In order to increase the global dominance and “lethality” of the US military, the Air Force is moving to modernize its space capabilities and to secure the “freedom to attack and maneuver” in their new “warfighting domain,” top officials have stated.
“We are moving forward with modernization in space, so we’re increasing our lethality in all of our areas of endeavor,” Air Force Secretary Heather A. Wilson told reporters Thursday. “And we are shifting to space as a warfighting domain.”
In 1967, the United States and the Soviet Union signed the Outer Space Treaty which prohibits signatories from placing nuclear weapons or any other weapons of mass destruction in outer space. The accord, however, stopped short of limiting the deployment of conventional weapons.
Wilson said Congress has proposed to increase the funding of space-related military programs even beyond the levels sought by the Air Force. Section 1605 of the National Defense Authorization Act (NDAA) for Fiscal Year 2018 also classifies space as a potential “combat domain.”
It is the policy of the United States to develop, produce, field, and maintain an integrated system of assets in response to the increasingly contested nature of the space operating domain to [among other things] deter or deny an attack on capabilities at every level of orbit in space,” as well as to “defend the territory of the United States, its allies, and its deployed forces across all operating domains,” Section 1605 reads.
“Everyone agrees that space needs to be integrated, normalized as a part of a joint warfighting effort. This year’s budget… The FY18 budget proposal increases what the Air Force is proposing to spend on space by 20 percent,” Wilson added.
Defense Secretary James Mattis has made modernizing America’s capabilities in space one of his priorities in his efforts to make US Air Force “more lethal every day.” He earlier called on Congress to pass the NDAA so the Pentagon can “invest in critical warfighting capabilities, including in space.”
“Secretary Mattis has been very clear in his guidance to all the services that we are to go look at how do we increase lethality and readiness,” Air Force Chief of Staff Gen. David L. Goldfein, sitting next to Wilson, told reporters. “The nation expects its Air Force to own the high ground, the ultimate high ground and achieve space superiority which is like air superiority – freedom to attack and freedom to maneuver.”
Most of America’s space strategy is coordinated from the National Space Defense Center (NSDC) at Schriever Air Force Base in Colorado. Its experts are already devising potential space fighting scenarios.
H/t reader eric:
“Can’t get to grips with any of this at all.

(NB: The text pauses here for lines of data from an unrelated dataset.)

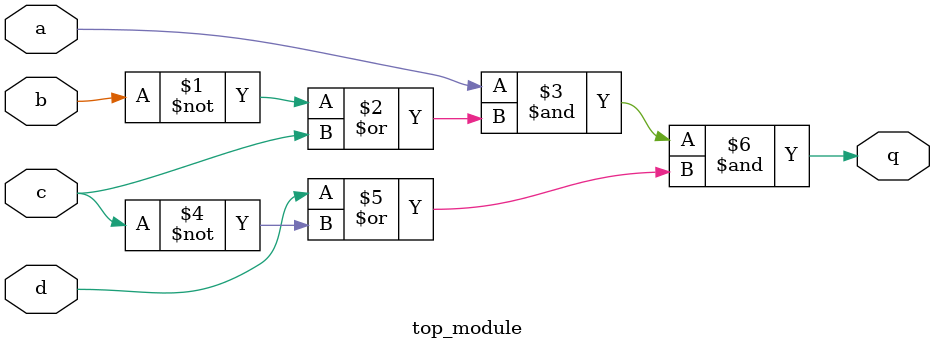
<source format=sv>
module top_module (
	input a, 
	input b, 
	input c, 
	input d,
	output q
);

	assign q = (a & (~b | c) & (d | ~c));
	
endmodule

</source>
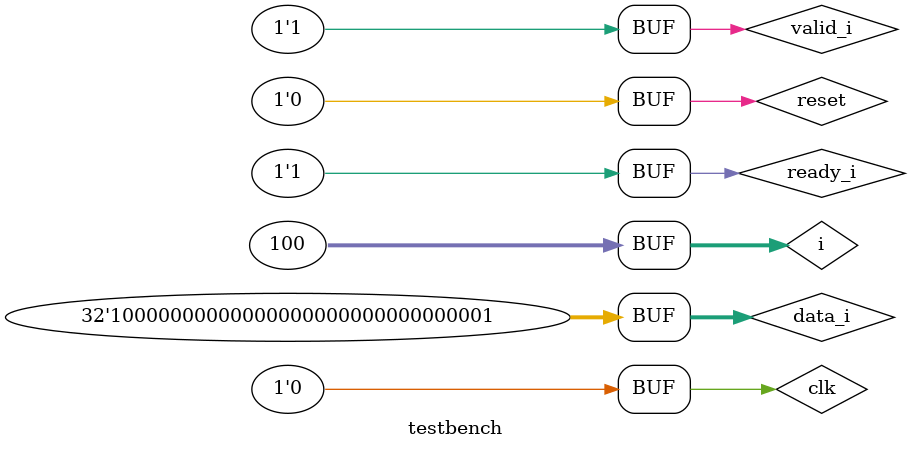
<source format=sv>


module testbench();

reg clk;
reg reset;
reg [31:0] data_i;
reg ready_i;
reg valid_i;
wire ready_o;
wire valid_o;
wire [31:0] data_o;

axi_wrapper #(
    .KEY_WIDTH(2),
    .DATA_WIDTH(28),
    .NUMBER_OF_TABLES(3),
    .HASH_TABLE_SIZE(96'h000000020000000200000002),
    .Q_MATRIX(12'h0))
the_table ( 
    .clk(clk),
    .reset(reset),
    .data_i(data_i),
    .ready_i(ready_i),
    .valid_i(valid_i),
    .ready_o(ready_o),
    .valid_o(valid_o),
    .data_o(data_o));
    
integer i;    
initial begin
    clk = 0;
    reset = 1;
    #5;
    clk = 1;
    #5;
    clk = 0;
    reset = 0;
    #5;
    for(i = 0; i<100; i = i+1) begin
        clk = ~clk;
        #5;
    end
end

initial begin
    data_i = 0;
    valid_i = 0;
    ready_i = 1;
    #10;
    valid_i = 1;
    data_i = 32'h80000001;
    #50;
end
endmodule

</source>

Did it work? Will we ever know?
To deal with active orbitting and geostationary satellites over 200 miles above earth, wouldn’t you need bloody big lasers or rockets a la “You only Live Twice”, hardly short range interceptor missiles.
Since the demise of the Shuttle, seven years ago the U.S./NASA have relied totally on Russia’s Baikonur Cosmodrone for trips to the ISS.

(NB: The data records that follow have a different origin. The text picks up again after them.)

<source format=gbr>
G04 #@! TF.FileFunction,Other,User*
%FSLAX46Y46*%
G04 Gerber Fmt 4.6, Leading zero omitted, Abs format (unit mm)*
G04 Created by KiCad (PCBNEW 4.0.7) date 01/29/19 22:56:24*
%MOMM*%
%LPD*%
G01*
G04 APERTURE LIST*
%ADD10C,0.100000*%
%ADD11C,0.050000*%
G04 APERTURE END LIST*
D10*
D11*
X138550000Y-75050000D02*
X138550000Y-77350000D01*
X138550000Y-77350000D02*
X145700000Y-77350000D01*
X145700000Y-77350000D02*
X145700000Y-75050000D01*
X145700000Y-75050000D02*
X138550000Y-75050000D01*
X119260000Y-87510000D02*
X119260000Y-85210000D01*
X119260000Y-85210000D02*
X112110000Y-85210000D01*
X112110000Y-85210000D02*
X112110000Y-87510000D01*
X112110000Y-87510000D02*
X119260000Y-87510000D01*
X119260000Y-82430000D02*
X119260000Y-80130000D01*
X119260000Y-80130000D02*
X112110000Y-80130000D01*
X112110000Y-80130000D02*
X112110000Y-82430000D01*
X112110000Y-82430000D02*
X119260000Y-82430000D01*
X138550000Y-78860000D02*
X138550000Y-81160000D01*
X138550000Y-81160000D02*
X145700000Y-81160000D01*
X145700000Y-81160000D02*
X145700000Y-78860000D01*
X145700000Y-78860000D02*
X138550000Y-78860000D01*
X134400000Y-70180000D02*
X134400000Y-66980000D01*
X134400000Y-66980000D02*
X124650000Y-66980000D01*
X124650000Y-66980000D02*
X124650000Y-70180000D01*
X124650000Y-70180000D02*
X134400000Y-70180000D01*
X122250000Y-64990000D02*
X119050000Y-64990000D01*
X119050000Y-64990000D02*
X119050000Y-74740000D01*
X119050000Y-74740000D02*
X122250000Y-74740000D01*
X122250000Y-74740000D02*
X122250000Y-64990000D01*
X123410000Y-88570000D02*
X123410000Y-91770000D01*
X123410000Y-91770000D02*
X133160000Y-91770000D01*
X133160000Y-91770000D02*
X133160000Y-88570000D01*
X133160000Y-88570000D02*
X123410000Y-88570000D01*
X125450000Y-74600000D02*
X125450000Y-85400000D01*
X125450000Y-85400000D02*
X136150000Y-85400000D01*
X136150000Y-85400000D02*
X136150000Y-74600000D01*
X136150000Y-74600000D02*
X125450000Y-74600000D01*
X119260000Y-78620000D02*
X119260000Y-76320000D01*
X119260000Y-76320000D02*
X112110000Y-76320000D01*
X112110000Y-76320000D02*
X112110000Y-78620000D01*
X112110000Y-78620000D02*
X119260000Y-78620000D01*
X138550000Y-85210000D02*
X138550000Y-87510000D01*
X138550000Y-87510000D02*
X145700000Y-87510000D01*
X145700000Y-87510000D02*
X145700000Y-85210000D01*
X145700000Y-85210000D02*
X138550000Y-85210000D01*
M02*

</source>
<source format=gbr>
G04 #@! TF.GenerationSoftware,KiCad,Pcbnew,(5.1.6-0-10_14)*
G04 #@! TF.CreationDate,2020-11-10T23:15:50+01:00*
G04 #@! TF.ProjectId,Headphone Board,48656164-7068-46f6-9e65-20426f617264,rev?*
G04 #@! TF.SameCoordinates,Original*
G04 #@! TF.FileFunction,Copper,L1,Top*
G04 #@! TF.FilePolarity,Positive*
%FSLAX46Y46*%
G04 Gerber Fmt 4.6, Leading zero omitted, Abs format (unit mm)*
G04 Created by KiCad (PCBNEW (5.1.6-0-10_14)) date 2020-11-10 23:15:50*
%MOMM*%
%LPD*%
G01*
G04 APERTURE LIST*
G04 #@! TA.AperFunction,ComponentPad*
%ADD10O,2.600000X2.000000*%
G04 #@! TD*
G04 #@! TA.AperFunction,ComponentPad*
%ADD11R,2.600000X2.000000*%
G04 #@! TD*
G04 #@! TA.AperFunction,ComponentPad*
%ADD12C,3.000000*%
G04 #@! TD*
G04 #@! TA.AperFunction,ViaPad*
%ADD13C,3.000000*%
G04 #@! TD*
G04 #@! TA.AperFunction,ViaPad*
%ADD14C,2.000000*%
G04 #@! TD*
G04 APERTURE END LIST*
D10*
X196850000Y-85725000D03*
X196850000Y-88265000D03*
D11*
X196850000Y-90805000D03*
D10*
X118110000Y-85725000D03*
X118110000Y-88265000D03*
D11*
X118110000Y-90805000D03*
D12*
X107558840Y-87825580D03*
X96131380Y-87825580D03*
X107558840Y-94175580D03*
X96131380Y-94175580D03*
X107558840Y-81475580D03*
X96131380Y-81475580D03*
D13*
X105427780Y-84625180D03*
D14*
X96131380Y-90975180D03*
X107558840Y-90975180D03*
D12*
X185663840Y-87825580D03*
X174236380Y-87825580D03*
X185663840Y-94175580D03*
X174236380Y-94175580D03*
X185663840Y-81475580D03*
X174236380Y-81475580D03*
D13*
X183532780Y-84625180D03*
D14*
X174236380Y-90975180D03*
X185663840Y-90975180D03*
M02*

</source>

Then the US couldn’t make reliable rocket engines and were forced to buy direct from Russia for satellite launches. .
Then they issue sanctions on Russia, effectively cutting off their space programme nose, except the rocket motors are exempt from the sanctions…erm!!!
So how can the U.S. engage in a Space War without the hardware? Or is it just hot air for the media to gobble & regurgitate again?”